Last week, former Washington Post features writer Martha Sherill oozed after “legendary” executive editor Ben Bradlee’s death that he was so handsome, he put Cary Grant to shame.
So it’s a bit shocking to find another former Postie, Time editor at large David Von Drehle, outdoing Sherrill in the ooze department in the November 3 edition, throwing out the word “orgasm” to describe Bradlee’s charisma. He began (italics his):
Charisma is a word, like thunderstorm or orgasm, which sits pretty flat on the page or the screen compared with the actual experience it tries to name. I don’t recall exactly when I first looked it up in the dictionary and read that charisma is a “personal magic of leadership,” a “special magnetic charm.” But I remember exactly when I first felt the full impact of the thing itself.
Benjamin Crowninshield Bradlee was gliding through the newsroom of the Washington Post, pushing a sort of force field ahead of him like the bow wave of a vintage Chris-Craft motor yacht. All across the vast expanse of identical desks, faces turned toward him — were pulled in his direction — much as a field of flowers turns toward the sun. We were powerless to look away.
This almost sounds a little borrowed. Right after Bill Clinton won the presidency in 1992, Time's Margaret Carlson threw this ooze at incoming Clinton press secretary George Stephanopoulos: "His too-good-to-be-true face looks out from a gallery of photos lining the wall of his parents' apartment....Critics think the soft-spoken Stephanopoulos has insufficient heft to speak for the President; yet this brooding, dark presence has a quiet authority.

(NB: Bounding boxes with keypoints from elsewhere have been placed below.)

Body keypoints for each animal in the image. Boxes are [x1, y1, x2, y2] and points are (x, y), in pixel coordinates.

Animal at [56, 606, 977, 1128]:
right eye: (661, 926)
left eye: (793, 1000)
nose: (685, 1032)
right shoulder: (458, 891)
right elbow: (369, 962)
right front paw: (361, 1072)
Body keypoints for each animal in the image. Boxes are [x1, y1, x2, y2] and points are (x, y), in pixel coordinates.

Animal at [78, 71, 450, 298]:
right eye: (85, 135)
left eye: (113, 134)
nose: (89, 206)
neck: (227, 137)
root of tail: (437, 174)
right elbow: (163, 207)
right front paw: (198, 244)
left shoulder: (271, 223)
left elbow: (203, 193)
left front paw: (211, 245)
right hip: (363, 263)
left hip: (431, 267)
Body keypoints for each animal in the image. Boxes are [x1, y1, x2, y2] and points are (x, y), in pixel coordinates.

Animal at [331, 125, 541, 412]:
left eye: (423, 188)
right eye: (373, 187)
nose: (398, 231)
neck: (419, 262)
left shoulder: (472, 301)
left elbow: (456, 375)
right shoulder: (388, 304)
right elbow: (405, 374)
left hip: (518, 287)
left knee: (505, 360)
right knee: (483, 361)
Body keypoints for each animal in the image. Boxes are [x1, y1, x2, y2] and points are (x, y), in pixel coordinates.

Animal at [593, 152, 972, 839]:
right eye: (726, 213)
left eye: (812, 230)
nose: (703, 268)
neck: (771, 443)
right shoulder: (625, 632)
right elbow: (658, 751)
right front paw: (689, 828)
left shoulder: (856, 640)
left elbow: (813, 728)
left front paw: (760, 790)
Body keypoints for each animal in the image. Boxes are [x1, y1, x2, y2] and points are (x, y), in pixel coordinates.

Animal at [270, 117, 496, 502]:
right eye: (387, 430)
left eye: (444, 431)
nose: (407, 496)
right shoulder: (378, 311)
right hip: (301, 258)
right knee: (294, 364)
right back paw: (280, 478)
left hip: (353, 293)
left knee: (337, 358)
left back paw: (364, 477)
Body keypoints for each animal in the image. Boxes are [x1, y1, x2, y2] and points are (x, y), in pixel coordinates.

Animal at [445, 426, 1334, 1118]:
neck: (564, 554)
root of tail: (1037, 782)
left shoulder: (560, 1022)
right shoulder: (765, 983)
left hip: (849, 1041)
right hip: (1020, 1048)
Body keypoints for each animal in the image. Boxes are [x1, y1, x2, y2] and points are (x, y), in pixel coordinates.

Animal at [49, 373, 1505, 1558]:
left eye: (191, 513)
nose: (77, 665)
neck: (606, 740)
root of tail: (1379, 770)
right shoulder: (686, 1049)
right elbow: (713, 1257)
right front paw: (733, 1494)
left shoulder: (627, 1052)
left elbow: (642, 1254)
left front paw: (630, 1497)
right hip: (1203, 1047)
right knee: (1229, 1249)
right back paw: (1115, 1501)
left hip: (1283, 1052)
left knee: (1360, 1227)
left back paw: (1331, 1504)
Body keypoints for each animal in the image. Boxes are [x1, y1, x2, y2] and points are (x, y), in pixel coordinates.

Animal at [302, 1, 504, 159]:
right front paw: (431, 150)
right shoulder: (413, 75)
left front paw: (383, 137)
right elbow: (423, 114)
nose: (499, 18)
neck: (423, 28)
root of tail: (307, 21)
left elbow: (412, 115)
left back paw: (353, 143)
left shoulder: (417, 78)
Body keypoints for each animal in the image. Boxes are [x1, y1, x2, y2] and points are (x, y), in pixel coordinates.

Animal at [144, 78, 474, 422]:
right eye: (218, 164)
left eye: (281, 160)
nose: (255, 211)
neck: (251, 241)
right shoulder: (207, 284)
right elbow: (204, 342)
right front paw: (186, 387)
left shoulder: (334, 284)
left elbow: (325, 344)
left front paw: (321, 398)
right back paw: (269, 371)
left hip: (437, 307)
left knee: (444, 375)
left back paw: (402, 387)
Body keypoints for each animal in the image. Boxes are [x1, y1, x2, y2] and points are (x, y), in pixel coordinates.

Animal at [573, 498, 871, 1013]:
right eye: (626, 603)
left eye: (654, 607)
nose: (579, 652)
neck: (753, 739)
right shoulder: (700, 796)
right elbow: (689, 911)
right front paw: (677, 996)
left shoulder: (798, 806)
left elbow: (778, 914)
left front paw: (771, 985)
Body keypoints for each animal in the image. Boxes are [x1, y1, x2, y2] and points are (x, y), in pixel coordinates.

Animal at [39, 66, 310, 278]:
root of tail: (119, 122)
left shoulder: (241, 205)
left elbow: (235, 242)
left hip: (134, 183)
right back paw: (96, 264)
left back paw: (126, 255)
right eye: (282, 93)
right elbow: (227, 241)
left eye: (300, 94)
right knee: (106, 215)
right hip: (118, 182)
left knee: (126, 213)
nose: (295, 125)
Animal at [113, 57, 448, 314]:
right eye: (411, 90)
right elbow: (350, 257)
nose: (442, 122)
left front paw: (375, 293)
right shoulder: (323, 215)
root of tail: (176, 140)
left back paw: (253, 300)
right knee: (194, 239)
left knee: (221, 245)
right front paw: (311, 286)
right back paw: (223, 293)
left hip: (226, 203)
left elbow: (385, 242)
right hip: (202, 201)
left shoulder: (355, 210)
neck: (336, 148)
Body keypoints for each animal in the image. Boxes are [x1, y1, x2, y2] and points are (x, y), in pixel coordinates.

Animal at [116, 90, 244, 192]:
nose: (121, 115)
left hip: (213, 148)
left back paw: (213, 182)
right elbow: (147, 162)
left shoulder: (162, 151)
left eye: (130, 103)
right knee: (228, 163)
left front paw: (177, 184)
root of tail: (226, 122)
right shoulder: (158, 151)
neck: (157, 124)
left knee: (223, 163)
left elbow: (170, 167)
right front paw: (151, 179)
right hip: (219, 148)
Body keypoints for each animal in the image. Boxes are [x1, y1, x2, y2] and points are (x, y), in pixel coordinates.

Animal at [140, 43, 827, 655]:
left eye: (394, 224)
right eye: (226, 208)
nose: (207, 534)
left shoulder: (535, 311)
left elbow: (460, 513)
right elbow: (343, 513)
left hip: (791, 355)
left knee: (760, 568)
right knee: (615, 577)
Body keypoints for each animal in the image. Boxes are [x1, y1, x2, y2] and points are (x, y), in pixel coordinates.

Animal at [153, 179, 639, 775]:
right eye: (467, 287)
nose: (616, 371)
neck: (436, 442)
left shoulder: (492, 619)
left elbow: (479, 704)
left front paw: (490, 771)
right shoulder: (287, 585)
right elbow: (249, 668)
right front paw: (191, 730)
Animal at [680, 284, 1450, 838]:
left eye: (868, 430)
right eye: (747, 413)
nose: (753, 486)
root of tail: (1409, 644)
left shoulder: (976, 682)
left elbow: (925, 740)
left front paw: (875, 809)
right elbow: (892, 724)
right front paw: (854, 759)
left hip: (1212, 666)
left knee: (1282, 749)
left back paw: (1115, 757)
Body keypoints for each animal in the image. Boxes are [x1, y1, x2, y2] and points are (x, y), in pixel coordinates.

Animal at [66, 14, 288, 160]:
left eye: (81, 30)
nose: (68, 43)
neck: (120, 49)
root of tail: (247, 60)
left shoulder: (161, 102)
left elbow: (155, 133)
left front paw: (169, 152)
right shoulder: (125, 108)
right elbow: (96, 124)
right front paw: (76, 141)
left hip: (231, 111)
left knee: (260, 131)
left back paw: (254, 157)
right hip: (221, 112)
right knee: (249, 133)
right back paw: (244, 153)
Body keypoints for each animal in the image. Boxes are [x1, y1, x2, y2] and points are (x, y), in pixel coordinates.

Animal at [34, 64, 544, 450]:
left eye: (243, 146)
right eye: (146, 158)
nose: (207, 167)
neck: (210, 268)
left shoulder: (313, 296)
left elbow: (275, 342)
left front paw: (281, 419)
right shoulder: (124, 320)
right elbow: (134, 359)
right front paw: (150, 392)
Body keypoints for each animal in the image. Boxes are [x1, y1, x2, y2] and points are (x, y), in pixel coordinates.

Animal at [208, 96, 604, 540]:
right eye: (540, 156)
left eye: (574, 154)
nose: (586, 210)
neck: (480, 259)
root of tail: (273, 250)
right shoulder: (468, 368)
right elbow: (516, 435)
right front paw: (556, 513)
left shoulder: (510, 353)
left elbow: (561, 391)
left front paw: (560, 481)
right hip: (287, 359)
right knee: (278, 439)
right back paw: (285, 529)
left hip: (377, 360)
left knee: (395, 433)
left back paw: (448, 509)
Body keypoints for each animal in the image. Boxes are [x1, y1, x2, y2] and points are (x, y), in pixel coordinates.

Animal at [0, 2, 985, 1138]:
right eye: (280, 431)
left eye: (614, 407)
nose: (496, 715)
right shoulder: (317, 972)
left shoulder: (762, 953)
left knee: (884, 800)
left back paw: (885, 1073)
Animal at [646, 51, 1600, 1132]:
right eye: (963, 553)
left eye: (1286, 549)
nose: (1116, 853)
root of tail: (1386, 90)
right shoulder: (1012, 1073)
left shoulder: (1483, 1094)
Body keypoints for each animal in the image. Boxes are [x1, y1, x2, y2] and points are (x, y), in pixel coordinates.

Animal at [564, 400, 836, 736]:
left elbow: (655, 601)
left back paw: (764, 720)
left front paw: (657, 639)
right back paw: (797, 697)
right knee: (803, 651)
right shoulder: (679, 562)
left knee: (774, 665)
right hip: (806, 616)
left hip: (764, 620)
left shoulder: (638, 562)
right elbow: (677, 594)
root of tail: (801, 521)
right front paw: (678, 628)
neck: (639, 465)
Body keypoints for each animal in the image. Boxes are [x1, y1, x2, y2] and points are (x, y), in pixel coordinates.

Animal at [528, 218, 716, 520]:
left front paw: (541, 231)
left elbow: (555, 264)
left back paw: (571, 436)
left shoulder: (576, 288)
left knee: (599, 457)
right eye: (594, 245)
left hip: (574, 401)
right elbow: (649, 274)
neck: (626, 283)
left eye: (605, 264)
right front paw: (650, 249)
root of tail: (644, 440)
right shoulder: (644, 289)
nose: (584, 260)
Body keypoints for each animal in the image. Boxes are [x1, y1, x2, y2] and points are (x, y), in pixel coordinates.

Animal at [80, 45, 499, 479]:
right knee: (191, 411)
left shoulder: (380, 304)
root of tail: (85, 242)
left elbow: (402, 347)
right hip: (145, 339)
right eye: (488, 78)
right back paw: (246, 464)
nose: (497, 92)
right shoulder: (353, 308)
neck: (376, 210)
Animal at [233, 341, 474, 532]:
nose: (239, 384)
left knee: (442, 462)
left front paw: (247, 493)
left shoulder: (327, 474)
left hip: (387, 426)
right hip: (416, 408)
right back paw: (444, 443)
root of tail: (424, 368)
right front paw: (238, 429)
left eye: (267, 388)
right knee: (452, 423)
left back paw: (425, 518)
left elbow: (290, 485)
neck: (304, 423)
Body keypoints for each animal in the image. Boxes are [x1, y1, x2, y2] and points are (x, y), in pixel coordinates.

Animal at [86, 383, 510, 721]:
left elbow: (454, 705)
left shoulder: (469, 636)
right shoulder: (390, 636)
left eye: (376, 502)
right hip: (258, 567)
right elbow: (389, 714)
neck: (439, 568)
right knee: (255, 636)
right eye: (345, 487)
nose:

His power whisper makes people lean in to him, like plants reaching toward the sun."
Von Drehle continued:
It is pointless for me to try to describe this essence, because in that moment I realized that it cannot be observed or critiqued. Charisma can only be felt. It is a palpable something-more-ness — magical, magnetic — as rare as the South China tiger. I’ve met famous writers, directors, actors, athletes, billionaires, five Presidents of the United States, and none of them had it like Bradlee.
Having Bradlee sit down at your table in the Post’s lunchroom, where he often dined with the troops amid the plastic trays and sad salads, was like having Sinatra plop down beside you at a Trailways bus station. Great stuff, but you couldn’t help thinking that something was being squandered, that he really ought to be elsewhere, bedding Grace Kelly at the Hotel Hermitage in Monaco, or stealing the Mona Lisa, or outwitting Dr. No....
Yet Ben wore all this with impossible ease, just as he wore his handmade shirts from London’s Jermyn Street as casually as a mortal wears Land’s End. God, those shirts — as beautiful and numerous as Gatsby’s, but minus the stain of anxiety. Only three types of men wore shirts like that: toffs, posers and Ben.
Bradlee’s too-chummy relationship with JFK only added to his aura, and the mysterious death of his sister-in-law Mary Pinchot Meyer somehow added, too. The only downside came in Bradlee’s embrace of the utterly phony Janet Cooke story. Then it was back to the gush: Bradlee left before he became befuddled at the declining fortunes of newspapers in the digital age. He said he was happy he left before that:
I’m thankful too. For only the adrenaline charge of those go-go years, the generation after World War II, could have drawn such a man to the newspaper game. And the fact that Ben Bradlee was a part of it, never mind the prizes and the books and the movies — just the fact of Bradlee, the force, the charisma, threw an electric glow over the whole business and made it a joy to go to work. Though his ship passed over the horizon, he left a luminous trail dancing in his wake.
Here’s the essential gush from Sherrill:
“Hey, Tiger.” He said things like that. He had lusty greetings, exotic epithets and obsolete profanities he got away with. He was unabashed, uninhibited....A giant spotlight seemed to follow him — and if he stopped to talk to you, you felt it on your shoulders, and down your back.
Could he have been more handsome? That craggy face, the tight conspiratorial smile, the broad shoulders, strong arms, and year-round tan? The sheer aliveness? Even under the harsh fluorescent lights of the newsroom, he put Cary Grant in “His Girl Friday” to shame. The actor Jason Robards, who played Bradlee in the film “All the President’s Men,” prepared you for meeting the real man — but at the same time, never came close.